Он вызвал на внутренний экран диалоговое окно и привёл уровень адреналина и кортизола к нейтральным величинам. Как же люди обходятся без этого регулятора биохимических процессов? Ни снизить уровень гормонов, ни поднять, ни обнаружить вовремя смещение.
Дверь откатилась, ушла в пазы. Появился Вениамин Игнатьевич. Он прятал улыбку. Глаза доктора лукаво поблескивали. Он кивнул Мартину и ушёл в пультогостиную. А Мартин снова глубоко вдохнул.
========== 3 ==========
Он почувствовал плотный, схожий по разрушительному воздействию с радиацией, фон. Но это была не радиация, бьющий нейтринным потоком солнечный ветер. Это была вина. Корделия взглянула на него робко, просительно. Она съёжилась и втянула голову в плечи. В её эмоциональной и гормональной сферах царил хаос. И она ничего не могла с этим поделать.

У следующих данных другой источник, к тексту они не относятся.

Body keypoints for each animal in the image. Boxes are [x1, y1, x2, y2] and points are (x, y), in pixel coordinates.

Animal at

— Не было необходимости скрывать, — тихо, даже успокаивающее произнес Мартин, — я бы понял.
Хмель ревности — а это была ревность, то, что он чувствовал — уже выветрился. Осталось что-то ноющее, подспудное, как после неудачного падения, но без травм и разрывов. Лёгкий ушиб по вине собственной неловкости. Засмотрелся на облака и споткнулся. И пугать Корделию, обвинять её он не собирался.
Он до сих пор помнил, как сломал ей руку на четвёртый день своего пребывания на Геральдике, помнил её глаза, её болезненное недоумение и страдал. Он бы и хотел это как-то изменить, но прошлое, увы, коррекции не подлежит. Правда, Корделия убеждала его, когда он всё-таки решился ей признаться, что восприняла это происшествие как должное, что подобное должно было случиться, так как назревал кризис, и каким-то образом этот кризис, эта накопившаяся энергия взаимного недоверия должны были проявиться. Она и сама виновата: не сделала ни единой попытки до него достучаться, объяснить, поговорить.

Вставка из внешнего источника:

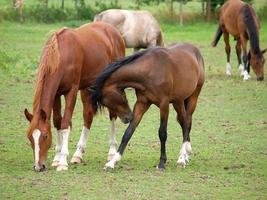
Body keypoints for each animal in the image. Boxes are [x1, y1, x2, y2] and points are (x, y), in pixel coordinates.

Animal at [23, 21, 125, 172]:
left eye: (45, 136)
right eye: (30, 137)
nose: (38, 166)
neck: (62, 54)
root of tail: (114, 32)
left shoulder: (71, 91)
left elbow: (65, 122)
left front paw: (62, 161)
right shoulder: (56, 94)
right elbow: (57, 121)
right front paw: (57, 157)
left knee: (112, 114)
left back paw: (111, 152)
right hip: (87, 88)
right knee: (88, 116)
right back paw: (78, 154)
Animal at [91, 42, 206, 170]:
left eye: (110, 100)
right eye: (105, 104)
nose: (127, 118)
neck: (150, 71)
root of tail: (194, 50)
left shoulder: (164, 104)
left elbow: (162, 133)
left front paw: (161, 163)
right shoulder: (142, 103)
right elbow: (128, 133)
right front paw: (112, 162)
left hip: (193, 98)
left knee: (187, 123)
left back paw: (182, 157)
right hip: (178, 101)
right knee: (183, 122)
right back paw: (185, 155)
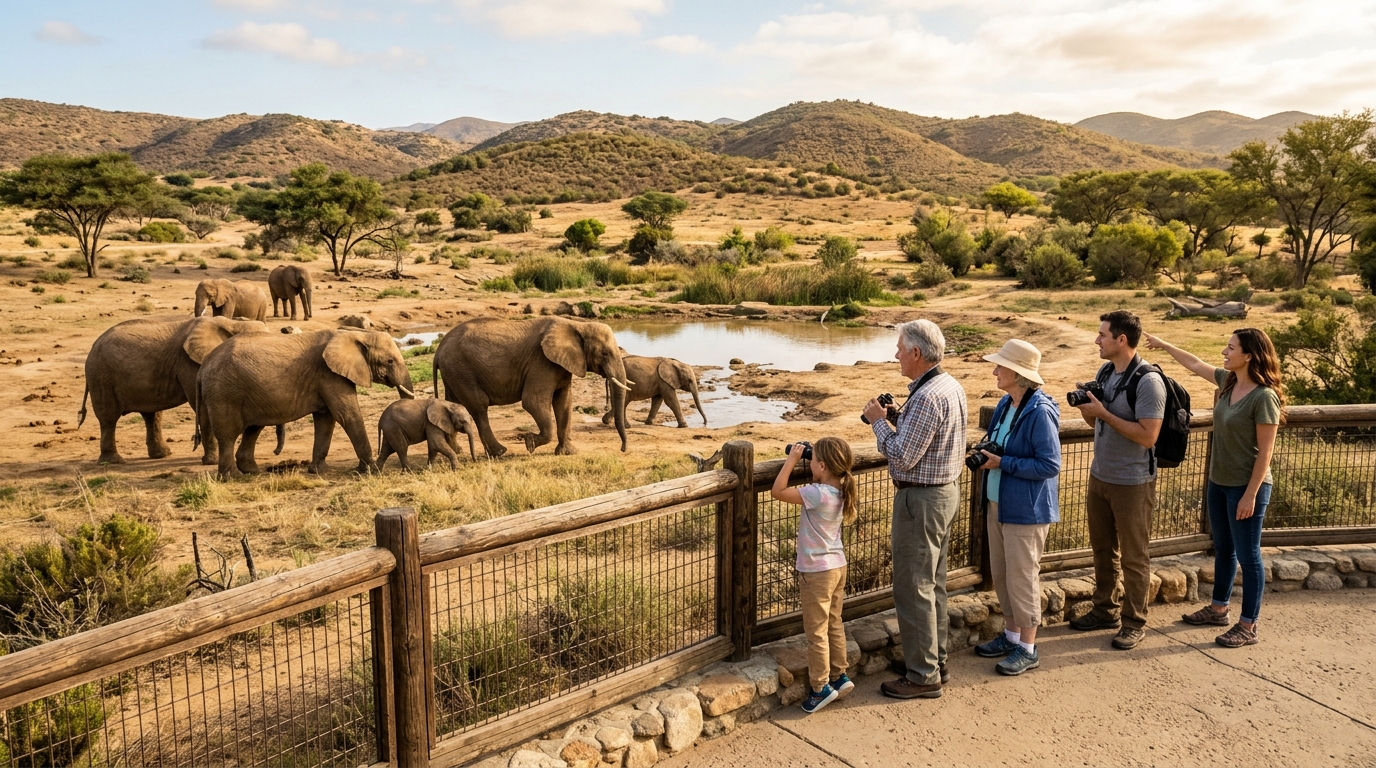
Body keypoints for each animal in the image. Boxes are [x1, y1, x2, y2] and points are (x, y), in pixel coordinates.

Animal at [78, 315, 280, 464]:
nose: (275, 452)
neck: (232, 324)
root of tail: (93, 346)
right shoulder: (189, 364)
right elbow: (202, 407)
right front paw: (211, 462)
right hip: (101, 375)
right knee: (109, 418)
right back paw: (114, 462)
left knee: (152, 415)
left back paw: (162, 455)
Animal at [195, 329, 415, 479]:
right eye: (390, 361)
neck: (356, 334)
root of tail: (203, 366)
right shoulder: (330, 375)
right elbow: (347, 415)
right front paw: (369, 469)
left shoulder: (326, 378)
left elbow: (327, 420)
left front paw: (319, 471)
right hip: (224, 393)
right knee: (228, 434)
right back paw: (233, 477)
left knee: (253, 428)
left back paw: (252, 472)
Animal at [432, 316, 632, 457]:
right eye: (605, 353)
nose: (623, 449)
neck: (577, 325)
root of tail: (438, 350)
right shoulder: (542, 362)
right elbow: (533, 402)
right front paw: (529, 443)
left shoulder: (561, 365)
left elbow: (564, 403)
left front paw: (567, 453)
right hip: (462, 370)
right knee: (479, 406)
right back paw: (499, 452)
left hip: (454, 373)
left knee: (454, 404)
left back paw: (458, 450)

— Я бы тебя не услышал, — буркнул в ответ Мартин.
— Я должна была провести тебя по дому, по всем его закоулкам, чтобы ты убедился, что никаких тайных пыточных полигонов у меня нет, — возразила Корделия, — но я этого не сделала. Ты же искал лабораторию?

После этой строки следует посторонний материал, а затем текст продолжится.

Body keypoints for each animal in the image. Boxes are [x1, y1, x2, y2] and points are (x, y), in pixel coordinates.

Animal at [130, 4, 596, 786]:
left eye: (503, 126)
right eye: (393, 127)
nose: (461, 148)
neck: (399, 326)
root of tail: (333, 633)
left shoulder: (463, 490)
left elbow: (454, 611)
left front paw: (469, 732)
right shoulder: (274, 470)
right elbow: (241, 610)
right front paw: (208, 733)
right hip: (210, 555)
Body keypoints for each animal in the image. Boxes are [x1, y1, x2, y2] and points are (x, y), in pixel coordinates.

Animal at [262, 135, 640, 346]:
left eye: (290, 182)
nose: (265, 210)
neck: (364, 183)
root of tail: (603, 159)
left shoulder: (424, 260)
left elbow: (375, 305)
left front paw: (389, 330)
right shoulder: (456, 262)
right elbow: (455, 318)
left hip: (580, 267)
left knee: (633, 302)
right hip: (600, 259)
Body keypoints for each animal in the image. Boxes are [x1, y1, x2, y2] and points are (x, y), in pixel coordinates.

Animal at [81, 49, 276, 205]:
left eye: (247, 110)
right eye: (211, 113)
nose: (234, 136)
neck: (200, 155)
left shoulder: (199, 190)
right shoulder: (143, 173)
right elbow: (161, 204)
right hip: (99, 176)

— Искал, — ответил Мартин, опустив глаза, — в первую же ночь. Тебе «Жанет» сказала?
— Я предприняла кое-какие меры, — улыбнулась Корделия, — искин за тобой ненавязчиво присматривала. Но я запретила ей ограничивать тебя в передвижениях. Хотела, чтобы ты сам обозначил границы, сам установил правила, почувствовал, что от тебя тоже что-то зависит. Привык, приспособился. Но я не учла степени твоего недоверия, твоей тревоги.
Мартин вздохнул. Корделия коснулась его руки.
— Всё уже в прошлом. Всё уже кончилось.
— Но я же мог тебя убить.
— Ну не убил же. Дэн тоже мог убить Теда, когда тот нашёл его, окровавленного, у стыковочного шлюза. Его спасла случайность, Тед вовремя подал голос.
— Я знаю. Дэн рассказывал. Ему до сих пор не по себе.
— Вот видишь. Все совершают ошибки. Поэтому не вини себя. Я знала, на что шла. Я — взрослая. Я — человек, и у меня есть выбор.
Она его простила.
«Я — взрослая и я человек» — сказала Корделия. А что такое зрелая подлинная человечность, как не умение прощать? Может быть, теперь его очередь явить человечность?